The study, which analyzed data from China, Japan, and South Korea during the early stages of the pandemic, found that severe economic shocks had profound effects on mental health, leading to increased anxiety, sleeping difficulties, boredom, and loneliness. 

“This paper investigates the causal effects of income reduction on mental health deterioration during the pandemic,” wrote the researchers. “Our study augments previous studies by testing not only the impact of the actual or experienced income reduction on mental health but also how expected income reductions in upcoming months can play a role in individuals’ mental health.”

Anticipation of financial losses during the pandemic

The findings were particularly significant regarding the anticipation of future income loss, which appeared to have a more substantial impact on mental well-being than actual income reductions.

“Our research shows that mental health issues are more likely to occur due to anticipated income losses rather than actual losses,” said co-author Tony Cavoli, an associate professor of economics at UniSA. “Although women are generally more likely to experience mental health problems, in many instances in our study, we found that men were more likely to experience anxiety than women in response to either actual or expected losses in their income.”
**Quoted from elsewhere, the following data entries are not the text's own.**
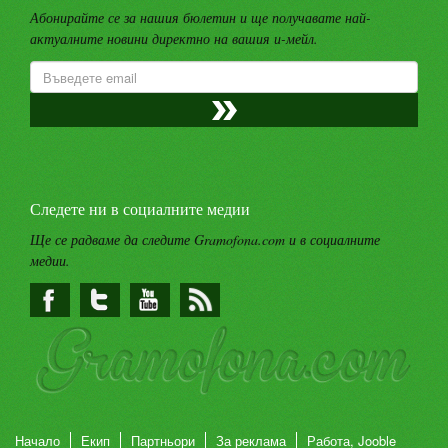
Абонирайте се за нашия бюлетин и ще получавате най-
актуалните новини директно на вашия и-мейл.
Следете ни в социалните медии
Ще се радваме да следите Gramofona.com и в социалните
медии.
Начало
Екип
Партньори
За реклама
Работа, Jooble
“Firstly, in societies that are perhaps seen as more traditional in terms of household and familial structures, it is possible that males feel greater societal pressure to remain employed. Secondly, those industries for which there was a higher likelihood of experiencing income reductions were more likely to have greater participation by males,” he added.

Psychological responses to economic uncertainty

The economic impact of the pandemic was stark, with the Australian Bureau of Statistics estimating a $47 billion hit to Australia’s economy due to lockdowns, decreased demand, reduced work hours, and significant job losses.

Cavoli emphasized the importance of understanding these psychological responses to economic uncertainty. “We have an insight into how people dealt with income shocks during stressful times, and this is a really important opportunity for future policy implications, particularly around the design of government support and other interventions.”

“Responses from governments, for example, early in times of crisis may help individuals manage possible anxieties arising from economic uncertainties.”

Pandemic financial losses and mental health

“We have conducted several sets of estimates and this result is robust across all model specifications; mental health issues are more likely to occur due to anticipated income losses than actual losses,” wrote the researchers.

“The adverse effects of income reduction on psychological well-being were also associated with age and living area and, notably with gender where women are generally more likely to have mental well-being deterioration compared to men; though are in many instances less likely to experience mental deterioration in response to either actual or expected income shocks.”

Job losses during the Covid pandemic 

The COVID-19 pandemic led to significant job losses across the globe, largely due to widespread business closures, lockdowns, and economic slowdowns. Many sectors, especially hospitality, travel, retail, and leisure, faced severe disruptions, resulting in massive layoffs and furloughs. 

The impact was profound in countries heavily reliant on industries that require physical presence and face-to-face interactions. In contrast, sectors like technology and digital services often saw growth, benefiting from the shift towards remote work and increased reliance on digital platforms.

Governments responded with various measures to mitigate unemployment, including subsidies for businesses retaining employees, enhanced unemployment benefits, and incentives for sectors severely affected by the pandemic. Despite these efforts, the economic fallout from the pandemic pushed unemployment rates to levels not seen since the Great Depression in some areas, highlighting the profound and widespread nature of job disruptions during this period. 

The recovery of jobs has been uneven, with some sectors bouncing back quickly while others are still struggling to reach pre-pandemic employment levels.

The study is published in the journal Evolution Human Biology.